Source information -

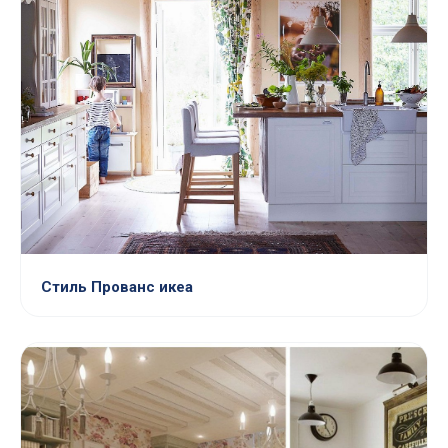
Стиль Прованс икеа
---
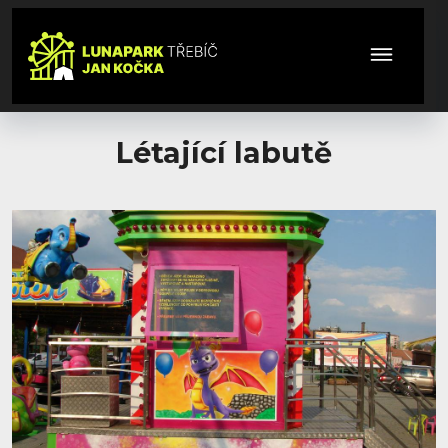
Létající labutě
...
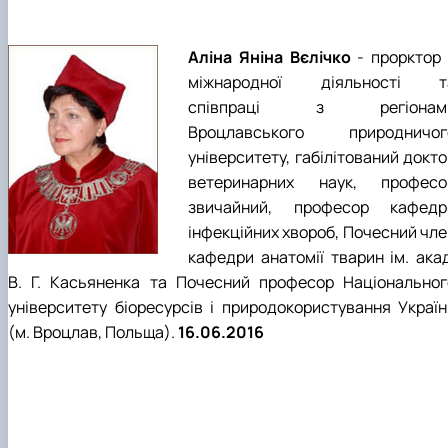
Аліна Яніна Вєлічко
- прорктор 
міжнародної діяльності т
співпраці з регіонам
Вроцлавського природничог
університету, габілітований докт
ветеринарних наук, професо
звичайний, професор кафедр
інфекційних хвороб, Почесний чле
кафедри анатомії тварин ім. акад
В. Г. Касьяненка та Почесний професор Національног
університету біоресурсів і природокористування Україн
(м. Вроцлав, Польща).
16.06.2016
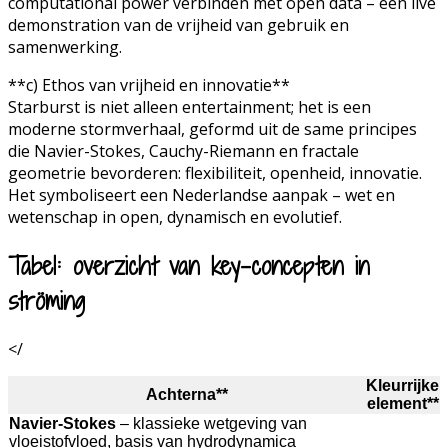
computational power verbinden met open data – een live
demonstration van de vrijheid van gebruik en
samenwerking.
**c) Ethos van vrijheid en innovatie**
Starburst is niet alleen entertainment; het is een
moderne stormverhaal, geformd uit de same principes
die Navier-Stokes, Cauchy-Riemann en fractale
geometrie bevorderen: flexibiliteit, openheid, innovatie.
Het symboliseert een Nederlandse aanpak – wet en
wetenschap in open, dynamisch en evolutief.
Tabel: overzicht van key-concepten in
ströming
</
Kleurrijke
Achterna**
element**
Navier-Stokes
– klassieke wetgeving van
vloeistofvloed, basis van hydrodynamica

Exercise -
Reproduce the text of the rows word for word, starting with the line that contains "Аліна Яніна Вєлічко" and continuing through the line that contains "vloeistofvloed, basis van hydrodynamica", both lines included. Leave the pictures out.

Exercise result -
Аліна Яніна Вєлічко
- прорктор 
міжнародної діяльності т
співпраці з регіонам
Вроцлавського природничог
університету, габілітований докт
ветеринарних наук, професо
звичайний, професор кафедр
інфекційних хвороб, Почесний чле
кафедри анатомії тварин ім. акад
В. Г. Касьяненка та Почесний професор Національног
університету біоресурсів і природокористування Україн
(м. Вроцлав, Польща).
16.06.2016
computational power verbinden met open data – een live
demonstration van de vrijheid van gebruik en
samenwerking.
**c) Ethos van vrijheid en innovatie**
Starburst is niet alleen entertainment; het is een
moderne stormverhaal, geformd uit de same principes
die Navier-Stokes, Cauchy-Riemann en fractale
geometrie bevorderen: flexibiliteit, openheid, innovatie.
Het symboliseert een Nederlandse aanpak – wet en
wetenschap in open, dynamisch en evolutief.
Tabel: overzicht van key-concepten in
ströming
</
Kleurrijke
Achterna**
element**
Navier-Stokes
– klassieke wetgeving van
vloeistofvloed, basis van hydrodynamica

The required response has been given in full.